Vi su cara malherida, empapada en sudor, lágrimas y sangre. Yo llevaba conmigo un lienzo blanco que me habían regalado el día de mi boda. ¿Qué iba a hacer? Con el mayor cuidado que pude, limpié el rostro del Señor. La caravana se había detenido. Jesús volvió a mirarme. Un segundo después, alguien me empujó para que me apartara y me encontré de nuevo llorando en los brazos de mi esposo.
Al caer la tarde supe que Jesús de Nazaret había muerto. Solo entonces tomé de nuevo el lienzo. No tenía intención de lavarlo, pero tampoco sabía qué hacer con él. Lo desplegué y allí estaba, nítido y claro, el rostro bellísimo del Señor.
Se lo mostré a mi marido: –Es el mejor regalo de boda que nos han hecho –me dijo.
Desde aquel día fuimos discípulos del Maestro. Ahora, en el Cielo, también él me llama Verónica”
(Relatos a la sombra de la Cruz, Enrique Monasterio).

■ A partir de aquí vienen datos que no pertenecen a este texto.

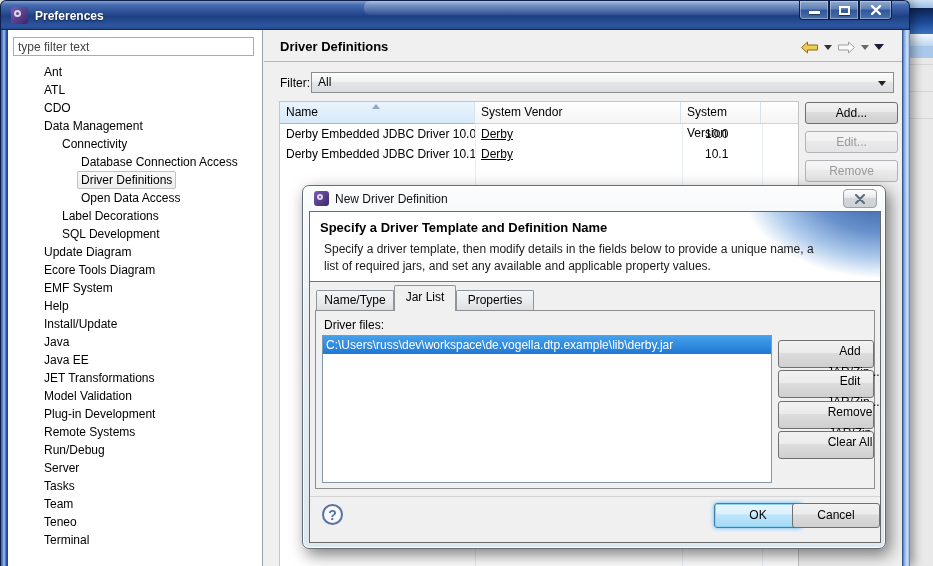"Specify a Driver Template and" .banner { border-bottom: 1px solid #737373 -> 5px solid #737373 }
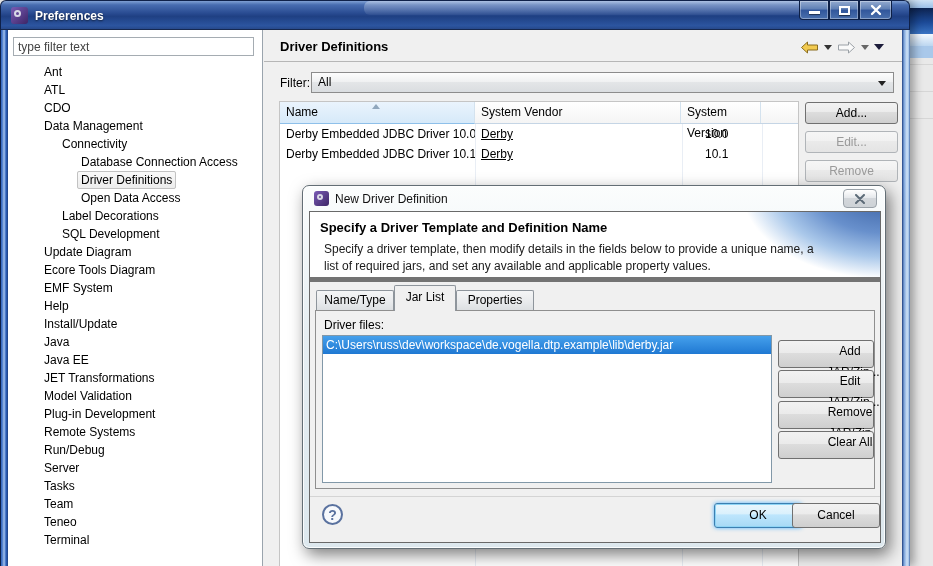"EMF System" span.lbl { text: System -> Compare }
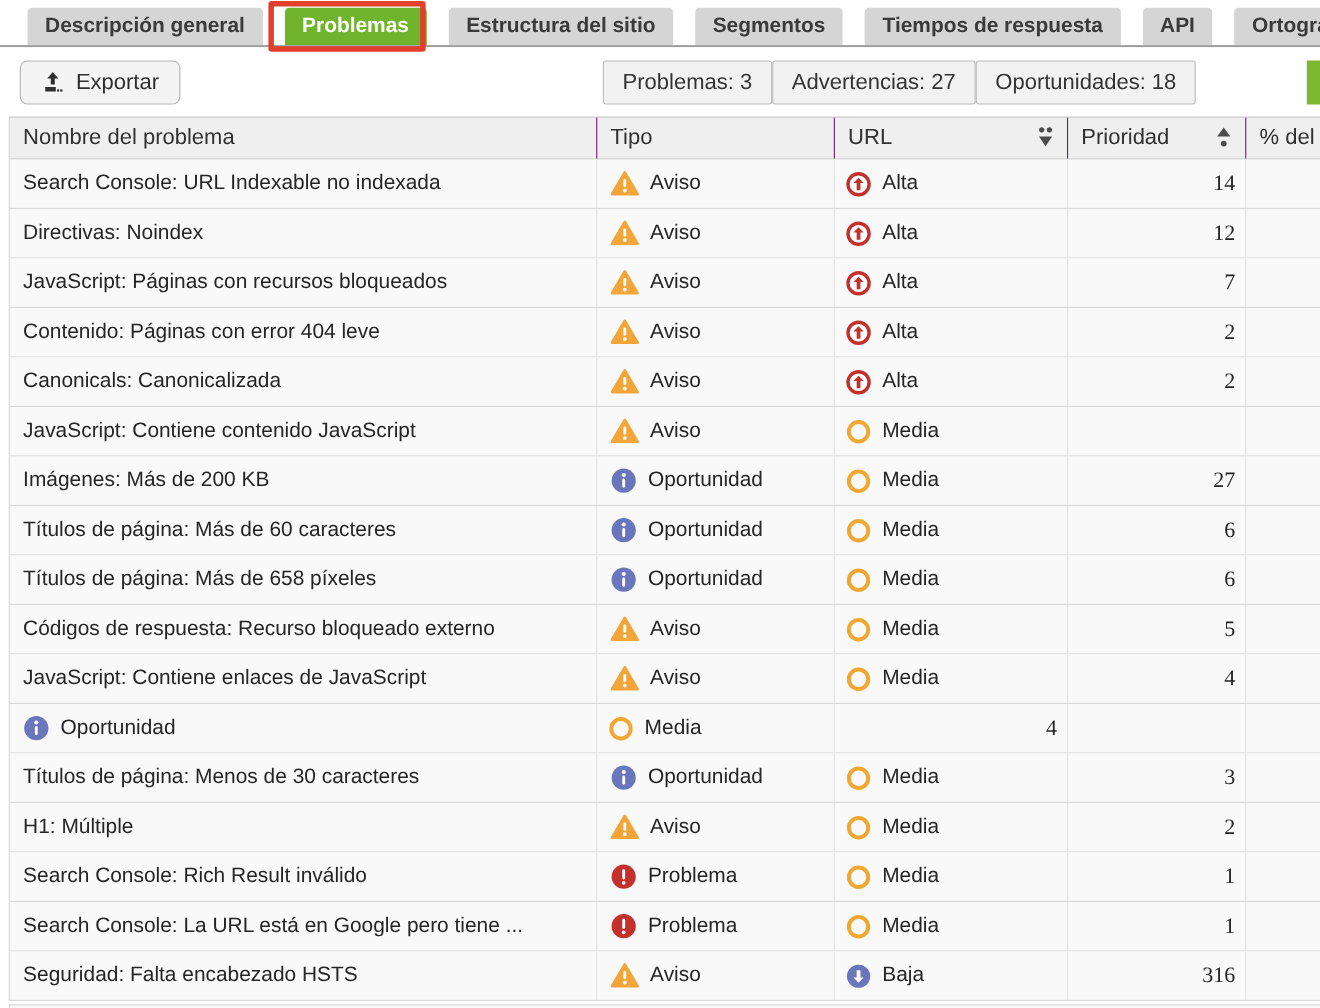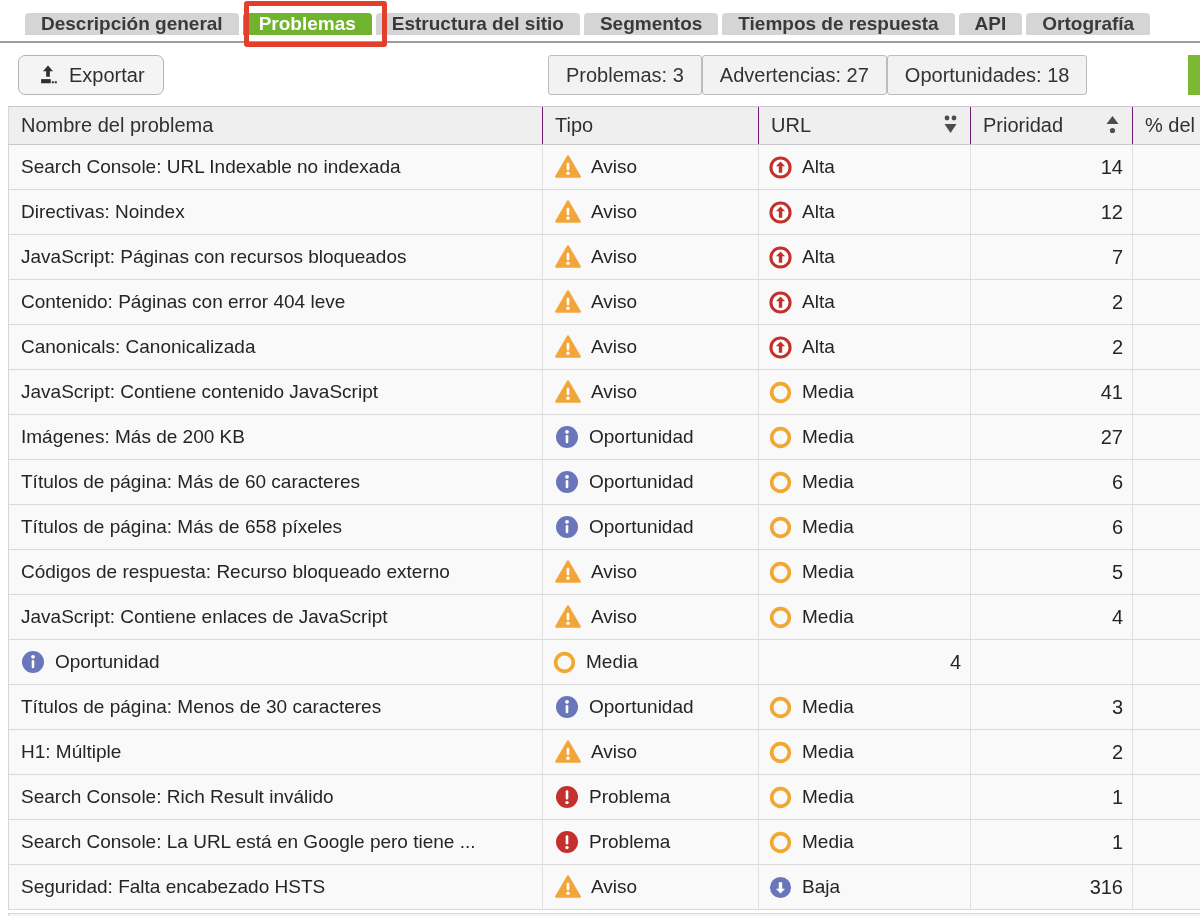"Descripción general" .tabbar { align-items: center -> none; gap: 4px -> 20px }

Relato ingenioso y que nos puede servir y es que nosotros también tenemos que pensar que después de la Cruz vendrá la Resurrección.
Déjate llevar estos días de manos de la Verónica para acompañarle de cerca y consolarle, déjate llevar de manos de santa María Nuestra Madre para poder estar al pie de la Cruz y luego ya después estaremos en el gozo de la Resurrección.